Esa tarde de un caluroso día de verano, se sorprenden encontrándose cada uno en su bicicleta y él la invita a dar una vuelta por la solitaria comarca, cosa que ella acepta sin ningún titubeo. Y parten… recorren senderos y bosques buscando los lugares más apartados, los lugares a los cuales nadie suele ir. Mateo, de manera disimulada va detrás de ella y la mira… se solaza mirándola cómo se mueve al compás de su propio pedaleo y se imagina cosas mientras ella, absolutamente consciente de que es objeto de admiración disimulada, trepa por esas escarpadas colinas mientras el ocaso les prepara el escenario propicio para dejar salir lo que se tarda en salir.
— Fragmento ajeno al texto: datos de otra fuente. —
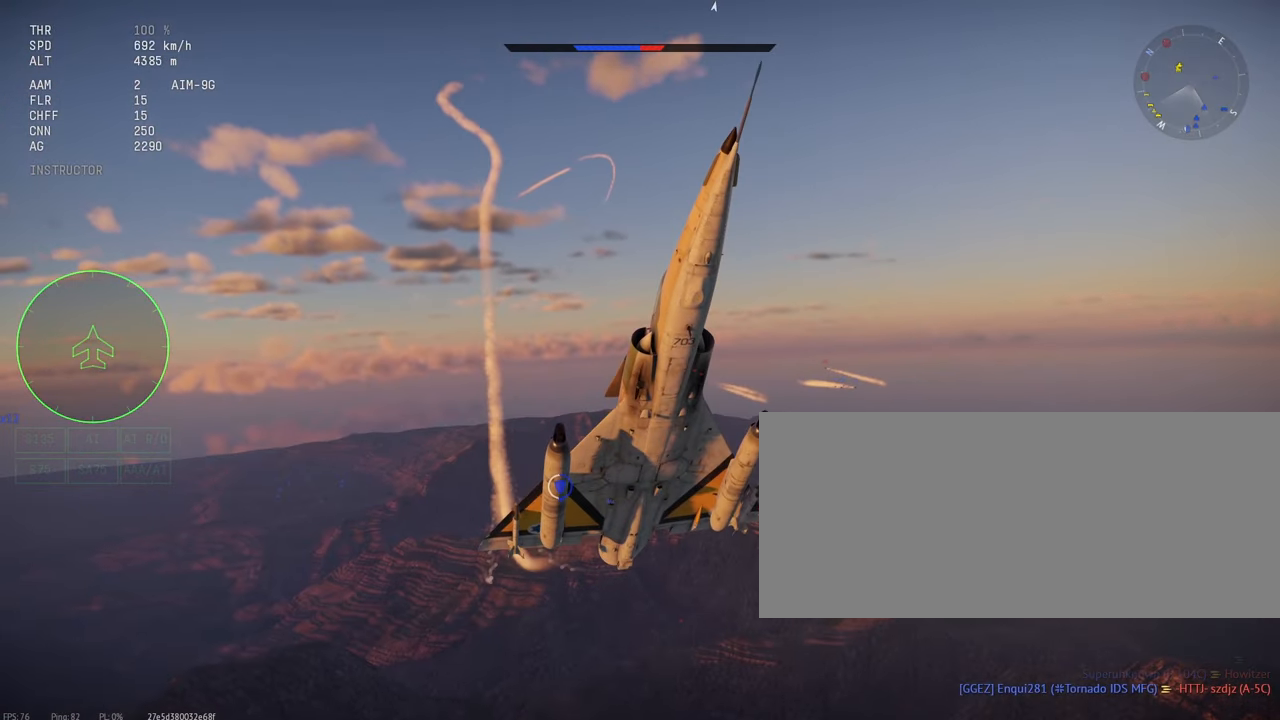
{"keys": ["c", "s"], "mouse": [], "events": []}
Se sientan en una colina con vista al valle y luego de un tiempo en que conversan banalidades, él, que no ha dejado de mirarla y admirarla en silencio mientras ella se deja mirar y admirar, se incorpora, la toma de ambas manos y sin poder contenerse acerca su boca a su mejilla mientras ella… ¿saben ustedes qué hace?... cierra sus ojos y le acerca su cara para facilitar ese beso que él deposita temeroso y temblando en la temerosa, temblante y rosada mejilla de la doncella.Se quedan un rato en silencio y luego suben cada uno a su bicicleta emprendiendo el retorno y despidiéndose con un dulce “nos vemos”.
Pero, dirán ustedes, ¿dónde está la lascivia?... ¿qué tiene de lascivo este cuento? Tal vez no haya nada de lascivia, mis queridos ansiosos cochinos, pero ustedes no me pueden negar que este escrito (que a fin de cuentas es bastante fome) ha sido y será leído hasta por el gato, porque su título llama a no dejarlo pasar de largo demostrándonos que no hay nada mejor, en la publicidad, que una buena zanahoria.
Obviamente que nadie va a hacerme ningún comentario posititvo porque con ello se delataría en su morbosidad, pero sepan que los tengo a todos identificados, señores.